The whole cast does an excellent job, in fact. Mad Men’s Teyonah Parris shows how much the show is wasting her. Tyler James Williams of Everybody Hates Chris fame is endearingly subdued and awkward. Kyle Gallner is the perfect white fratboy douche. Dear White People is a younger, hipper Whit Stillman’s game, with his kind of sensibility for observing idiosyncratic behavior through a deadpan lens, but with a much more confrontational satirical taste. Sometimes the humor feels leadened beneath the tone, which often mixes with the lax pacing in a bad way. But there is a lot of promise here.
Grade: C
Laggies
Lynn Shelton shows up at the fest for the third year in a row. This time around, she focuses on the bitter refusal to grow up and face real life. This is embodied in main character Megan (Keira Knightley), who works as a sign flipper and is still dating her high school sweetheart Anthony (Mark Webber). She finds herself eerily at ease with a local gaggle of teenagers, especially Annika (Chloë Grace Moretz), than with her adult friends. When Anthony abruptly proposes to her, Megan panics and flees for a week to straighten her head. She claims to be going to a self-actualization program, but instead crashes with Annika and her single dad, Craig (Sam Rockwell), for an extended “sleepover.”
Laggies features what I believe to be Shelton’s greatest strength as a director, which is to make movies that are exceptionally pleasant, if nothing else. The actors all have an easy rapport with each other, and the film frequently draws laughs in a non-forced way. Knightley is a strong lead, adopting a convincing American accent and an even more convincing picture of arrested development. Megan is a self-described “floating” human being, moored to the whims of other people. The movie follows her attempts at seizing control of her own life.
Unfortunately, the movie’s sense of realism in the performances clashes with the often eye-rolling contrivance of the characters’ actions. Rockwell in particular is kind of unbelievable. He’s playing The Sam Rockwell (cocky, laid-back, sarcastic), but also a supposed Good Dad, so the fact that he keeps Megan around (and very quickly falls in love with her) feels off. In particular, every emotional climax in the resolution comes unearned. Laggies is nice but nothing more.

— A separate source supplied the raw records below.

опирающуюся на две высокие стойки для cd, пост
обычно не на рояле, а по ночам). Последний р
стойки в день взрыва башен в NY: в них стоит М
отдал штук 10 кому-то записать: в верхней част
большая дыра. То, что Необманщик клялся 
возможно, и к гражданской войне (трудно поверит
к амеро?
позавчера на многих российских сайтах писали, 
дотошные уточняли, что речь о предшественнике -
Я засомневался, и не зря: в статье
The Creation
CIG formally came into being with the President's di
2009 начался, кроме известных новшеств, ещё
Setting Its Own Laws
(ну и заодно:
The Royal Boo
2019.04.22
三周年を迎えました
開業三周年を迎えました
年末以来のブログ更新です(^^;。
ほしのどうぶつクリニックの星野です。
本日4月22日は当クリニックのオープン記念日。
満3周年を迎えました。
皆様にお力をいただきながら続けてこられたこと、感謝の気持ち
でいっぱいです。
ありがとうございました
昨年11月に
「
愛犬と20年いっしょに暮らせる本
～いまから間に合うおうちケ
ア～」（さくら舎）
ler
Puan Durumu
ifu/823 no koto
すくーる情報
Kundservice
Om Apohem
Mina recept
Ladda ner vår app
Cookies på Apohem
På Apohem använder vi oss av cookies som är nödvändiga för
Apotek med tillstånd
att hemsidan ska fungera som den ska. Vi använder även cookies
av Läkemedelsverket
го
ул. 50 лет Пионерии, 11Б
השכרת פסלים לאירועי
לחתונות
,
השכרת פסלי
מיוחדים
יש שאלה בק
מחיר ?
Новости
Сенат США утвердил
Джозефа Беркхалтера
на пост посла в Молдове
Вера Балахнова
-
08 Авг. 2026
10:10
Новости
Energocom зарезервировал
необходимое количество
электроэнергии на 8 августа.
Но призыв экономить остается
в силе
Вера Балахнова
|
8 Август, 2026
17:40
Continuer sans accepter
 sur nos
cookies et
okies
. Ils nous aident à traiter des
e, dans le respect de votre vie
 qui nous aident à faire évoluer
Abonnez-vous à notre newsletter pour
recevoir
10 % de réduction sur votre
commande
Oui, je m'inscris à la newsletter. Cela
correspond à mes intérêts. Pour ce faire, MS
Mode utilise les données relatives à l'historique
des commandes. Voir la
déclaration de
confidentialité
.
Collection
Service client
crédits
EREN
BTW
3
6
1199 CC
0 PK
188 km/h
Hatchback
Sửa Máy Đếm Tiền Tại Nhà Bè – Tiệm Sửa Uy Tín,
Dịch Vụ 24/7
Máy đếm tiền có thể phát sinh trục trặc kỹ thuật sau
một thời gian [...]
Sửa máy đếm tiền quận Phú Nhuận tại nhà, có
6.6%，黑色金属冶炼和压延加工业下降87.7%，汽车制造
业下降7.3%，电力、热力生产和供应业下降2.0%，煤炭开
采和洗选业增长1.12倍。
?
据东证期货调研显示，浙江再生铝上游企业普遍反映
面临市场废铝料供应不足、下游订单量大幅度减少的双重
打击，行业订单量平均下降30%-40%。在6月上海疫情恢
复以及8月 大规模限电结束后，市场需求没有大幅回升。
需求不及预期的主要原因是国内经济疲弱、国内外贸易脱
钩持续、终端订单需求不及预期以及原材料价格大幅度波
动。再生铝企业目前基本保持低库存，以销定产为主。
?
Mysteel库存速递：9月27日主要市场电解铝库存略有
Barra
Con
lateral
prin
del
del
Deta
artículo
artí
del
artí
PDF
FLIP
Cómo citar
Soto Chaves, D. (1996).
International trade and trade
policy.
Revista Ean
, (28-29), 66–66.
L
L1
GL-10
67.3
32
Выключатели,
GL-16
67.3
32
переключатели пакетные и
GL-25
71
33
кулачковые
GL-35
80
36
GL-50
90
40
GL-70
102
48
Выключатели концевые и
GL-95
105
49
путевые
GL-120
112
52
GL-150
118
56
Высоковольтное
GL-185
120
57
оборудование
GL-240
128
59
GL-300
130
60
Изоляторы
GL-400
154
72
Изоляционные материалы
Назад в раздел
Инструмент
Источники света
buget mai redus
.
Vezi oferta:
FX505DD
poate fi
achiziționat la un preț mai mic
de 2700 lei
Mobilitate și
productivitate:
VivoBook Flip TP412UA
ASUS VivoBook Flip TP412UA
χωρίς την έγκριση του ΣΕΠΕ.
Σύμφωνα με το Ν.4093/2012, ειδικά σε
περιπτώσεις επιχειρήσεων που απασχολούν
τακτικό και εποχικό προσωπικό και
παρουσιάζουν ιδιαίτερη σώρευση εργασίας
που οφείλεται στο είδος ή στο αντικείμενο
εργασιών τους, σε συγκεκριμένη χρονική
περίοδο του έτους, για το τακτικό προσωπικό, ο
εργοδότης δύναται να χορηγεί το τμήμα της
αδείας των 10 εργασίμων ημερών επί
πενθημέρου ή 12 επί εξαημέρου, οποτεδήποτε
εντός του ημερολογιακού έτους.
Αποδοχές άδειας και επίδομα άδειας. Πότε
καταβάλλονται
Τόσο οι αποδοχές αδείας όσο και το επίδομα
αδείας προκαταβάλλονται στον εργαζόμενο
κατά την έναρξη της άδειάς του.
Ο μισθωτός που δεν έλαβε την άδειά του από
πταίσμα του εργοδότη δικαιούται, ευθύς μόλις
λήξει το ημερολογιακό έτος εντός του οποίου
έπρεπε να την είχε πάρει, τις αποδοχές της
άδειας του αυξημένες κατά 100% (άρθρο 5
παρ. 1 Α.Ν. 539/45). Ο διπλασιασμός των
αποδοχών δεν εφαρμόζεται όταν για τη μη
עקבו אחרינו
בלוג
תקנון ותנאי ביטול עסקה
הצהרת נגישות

4 thoughts on “Sundance Reviews: ‘Hellion,’ ‘Mitt,’ ‘The Girl from Nagasaki,’ ‘Dear White People,’ ‘Laggies’”
Don’t make it too obvious who you voted for in the election. By the way, how’s that going for you?
November 6, 2012 . . . the day America kicked competency and integrity to the curb.
I’m definitely a liberal, yet I found more to like with Mitt. You’re right that it doesn’t dig into his politics, but it’s clear that Whiteley isn’t trying to make that kind of film. I wasn’t blown away but don’t remember being bored by it.
Man, The Girl From Nagasaki was one of the best movies I saw at Sundance. It was BEAUTIFUL. That’s all.